• [Work to be completed]:
Reproduce every entry that follows word for word, but omit the images.

Stored items from a collection
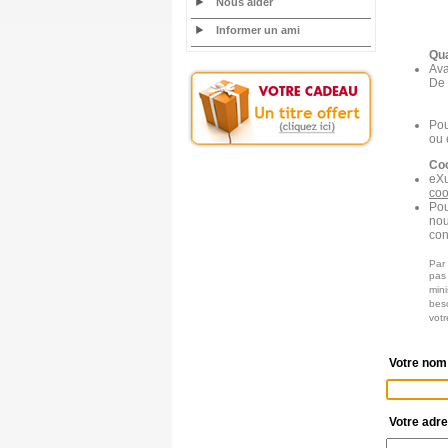
Nous aider
Informer un ami
Qua
Ava
De 
Pou
ou 
Coo
eXu
coo
Pou
nou
con
Par 
pas
mini
beso
vot
Votre nom
Votre adre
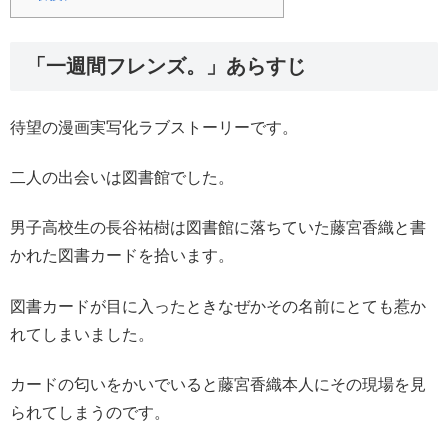
「一週間フレンズ。」あらすじ
待望の漫画実写化ラブストーリーです。
二人の出会いは図書館でした。
男子高校生の長谷祐樹は図書館に落ちていた藤宮香織と書
かれた図書カードを拾います。
図書カードが目に入ったときなぜかその名前にとても惹か
れてしまいました。
カードの匂いをかいでいると藤宮香織本人にその現場を見
られてしまうのです。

• [Solution to this problem]:
Nous aider
Informer un ami
Qua
Ava
De 
Pou
ou 
Coo
eXu
coo
Pou
nou
con
Par 
pas
mini
beso
vot
Votre nom
Votre adre
「一週間フレンズ。」あらすじ
待望の漫画実写化ラブストーリーです。
二人の出会いは図書館でした。
男子高校生の長谷祐樹は図書館に落ちていた藤宮香織と書
かれた図書カードを拾います。
図書カードが目に入ったときなぜかその名前にとても惹か
れてしまいました。
カードの匂いをかいでいると藤宮香織本人にその現場を見
られてしまうのです。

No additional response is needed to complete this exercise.